Evaluation of the effectiveness of training is done to ensure that it is cost effective, to identify needs to modify or extend what is being provided, to reveal new needs and redefine priorities and most of all to ensure that the objectives of the training are being met.

The latter may not be easy to ascertain where results cannot be measured mathematically. In the case of attitude and behavioral changes sought, leadership abilities, drive and ambition fostered, etc., achievement is a matter of the judgment of senior staffs. Exact validation might be impossible but unless on the whole the judgments are favorable the cooperation of managers in identifying needs, releasing personnel and assisting in training ventures will cease.
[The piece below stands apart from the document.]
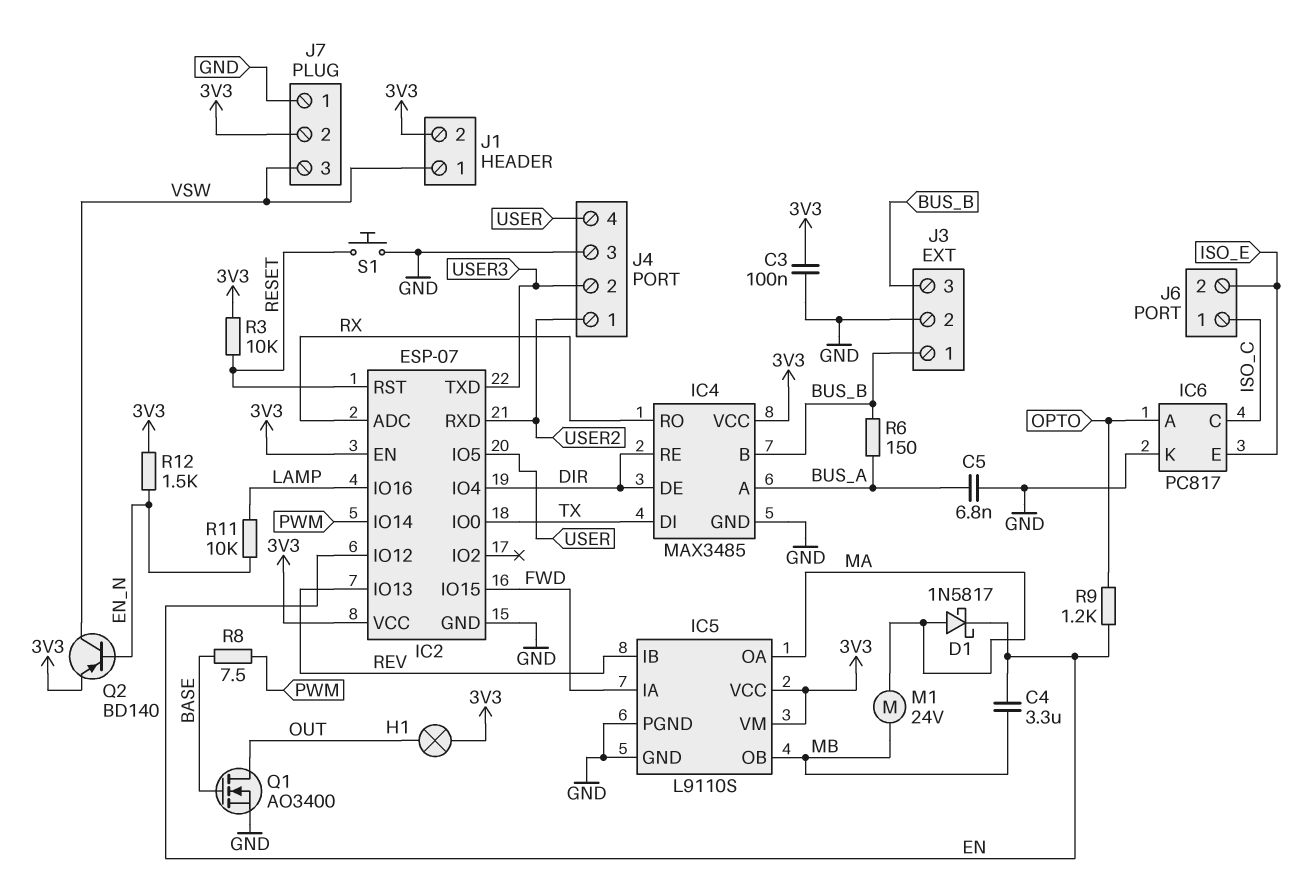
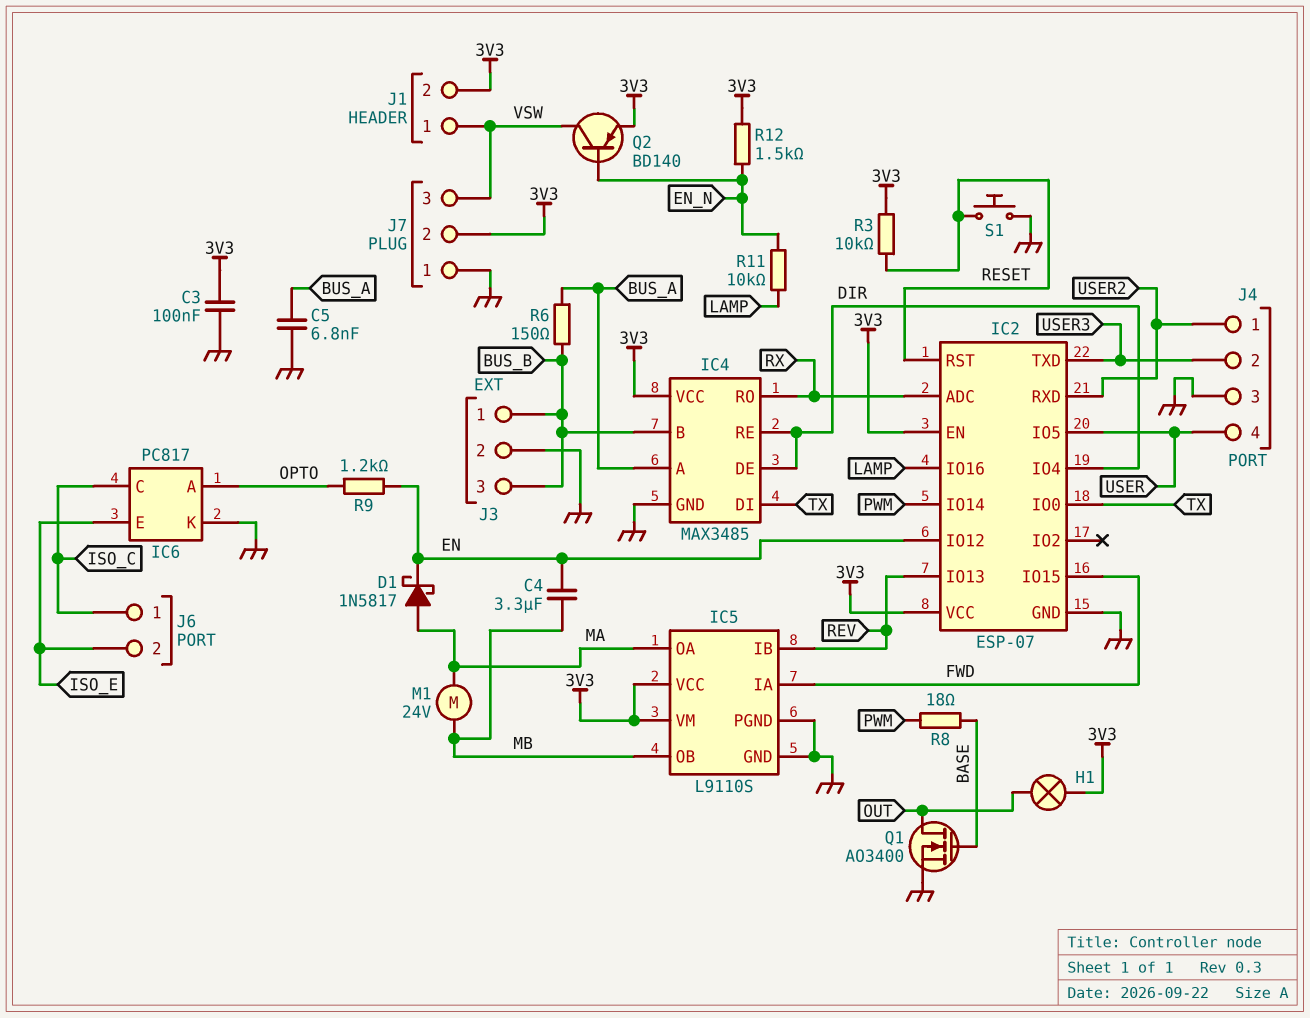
R8: 7.5 (BASE, PWM) -> 18 (BASE, PWM)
In making their judgments senior managers will question whether the efforts expended have produced:

  • More effective, efficient, flexible employees;
  • Faster results in making newcomers knowledgeable and effective than would follow from experience;
  • More effective or efficient use of machinery, equipment and work procedures;
  • Fewer requirements to implement redundancy (by retraining);
  • Fewer accidents both personal and to property;
  • Improvements in the qualifications of staff and their ability to take on tougher roles;
  • Better employee loyalty to the organization with more willingness to innovate and accept change.